Last year, the world built more new solar capacity than every other power source combined. Solar is now growing much faster than any other energy technology in history. How fast? Fast enough to completely displace fossil fuels from the entire global economy before 2050, says Andrew Blakers, Professor of Engineering, Australian National University.
Total solar capacity tipped over 1 terawatt (1,000 gigawatts) for the first time last year. The sector is growing at around 20 percent a year, and has been for decades. If this continues, we’ll hit 6 terawatts around 2031. In capacity terms, that would be larger than the combined total of coal, gas, nuclear and hydro.
Fewer and fewer new fossil fuel power stations are now being built. As the rest of the global fleet age, most will retire by mid-century.
By 2050, Earth will have a population of about 10 billion people. To supply everyone with enough electricity to live a good life, Professor Blakers calculates that we will need about 200 billion megawatt-hours per year (equal to 200,000 terawatt-hours per year). So, if solar does the heavy lifting for decarbonisation, completing two-thirds of the task with the remaining one-third left to wind, hydro and everything else put together. Is it possible?
Yes, says Professor Blakers. If sustained, solar’s growth rate of 20 percent per year is easily fast enough to reach 80 terawatts of installed capacity by 2050 - enough to provide 130,000 terawatt-hours per year and (with help from wind) to entirely decarbonise an affluent world.
As well as eliminating most greenhouse emissions, we will also get rid of car exhausts, smokestacks, urban smog, coal mines, ash dumps, oil spills, oil-related warfare and gas fracking. And all enjoy breathing cleaner air.
Most countries have vastly more solar and wind resources than needed to be energy self-sufficient. This, in turn, will boost their resilience in the face of war, pandemics and the changing climate. Solar offers cheap, unlimited energy, available forever with minimal resource, environmental and social constraints.

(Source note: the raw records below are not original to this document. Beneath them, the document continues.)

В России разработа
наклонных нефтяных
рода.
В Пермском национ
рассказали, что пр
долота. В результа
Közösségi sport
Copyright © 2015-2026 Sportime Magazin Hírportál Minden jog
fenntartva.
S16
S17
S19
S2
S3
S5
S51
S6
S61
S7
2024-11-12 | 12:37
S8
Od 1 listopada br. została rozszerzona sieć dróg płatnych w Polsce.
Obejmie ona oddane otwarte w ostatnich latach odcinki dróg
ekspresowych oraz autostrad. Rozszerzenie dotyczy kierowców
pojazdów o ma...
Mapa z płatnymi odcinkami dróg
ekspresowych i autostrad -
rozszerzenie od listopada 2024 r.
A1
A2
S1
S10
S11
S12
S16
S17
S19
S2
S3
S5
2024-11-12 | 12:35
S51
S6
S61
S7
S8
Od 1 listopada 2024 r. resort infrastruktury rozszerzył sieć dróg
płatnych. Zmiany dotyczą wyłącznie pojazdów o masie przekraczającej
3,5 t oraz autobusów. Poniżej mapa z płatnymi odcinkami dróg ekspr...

Wisely, Professor Blakers has only zoomed in on existing technology for his calculations, but it's perfectly possible that a new technology to help power the world - like clean fusion - will ride across the horizon to help us out. After all, Washington-based fusion power startup Helion has just signed the world's first fusion power supply deal, promising to deliver Microsoft at least 50 megawatts of clean fusion power by 2028.

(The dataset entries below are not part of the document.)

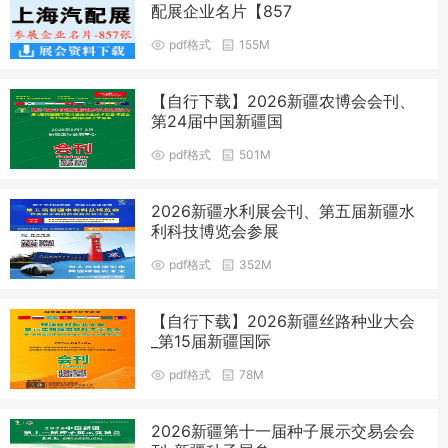
配展企业名片【857
pdf格式
155M
【自行下载】2026新疆农博会会刊、
第24届中国新疆国
pdf格式
501M
2026新疆水利展会刊、第五届新疆水
利科技博览会参展
pdf格式
352M
【自行下载】2026新疆丝路种业大会
_第15届新疆国际
pdf格式
78M
2026新疆第十一届种子展示交易会会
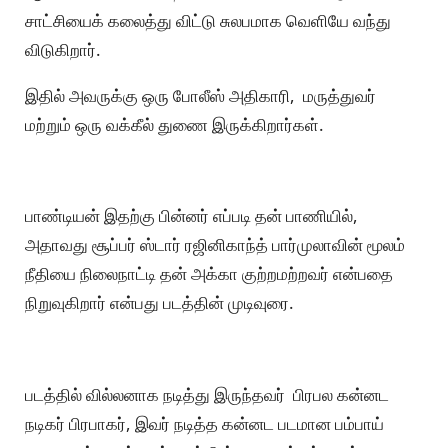
சாட்சியைக் கலைத்து விட்டு சுலபமாக வெளியே வந்து
விடுகிறார்.
இதில் அவருக்கு ஒரு போலீஸ் அதிகாரி, மருத்துவர்
மற்றும் ஒரு வக்கீல் துணை இருக்கிறார்கள்.
பாண்டியன் இதற்கு பின்னர் எப்படி தன் பாணியில்,
அதாவது சூப்பர் ஸ்டார் ரஜினிகாந்த் பார்முலாவின் மூலம்
நீதியை நிலைநாட்டி தன் அக்கா குற்றமற்றவர் என்பதை
நிறுவுகிறார் என்பது படத்தின் முடிவுரை.
படத்தில் வில்லனாக நடித்து இருந்தவர் பிரபல கன்னட
நடிகர் பிரபாகர், இவர் நடித்த கன்னட படமான பம்பாய்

And let's not forget perovskite. This crystalline material in solar panels has quickly shot up the ranks from under 4 percent efficiency in 2009 to over 25 percent by 2021 to rival silicon, and it’s not done yet. When the two materials are forced to work together, they achieve even better results, with efficiencies recently reaching well over 30 percent. No doubt, efficiencies will continue to rise in coming years.
However, Professor Blakers points there's a potential short term fly in the ointment. The world needs to ensure that it is building enough transmission lines - and that we have enough engineers and installers.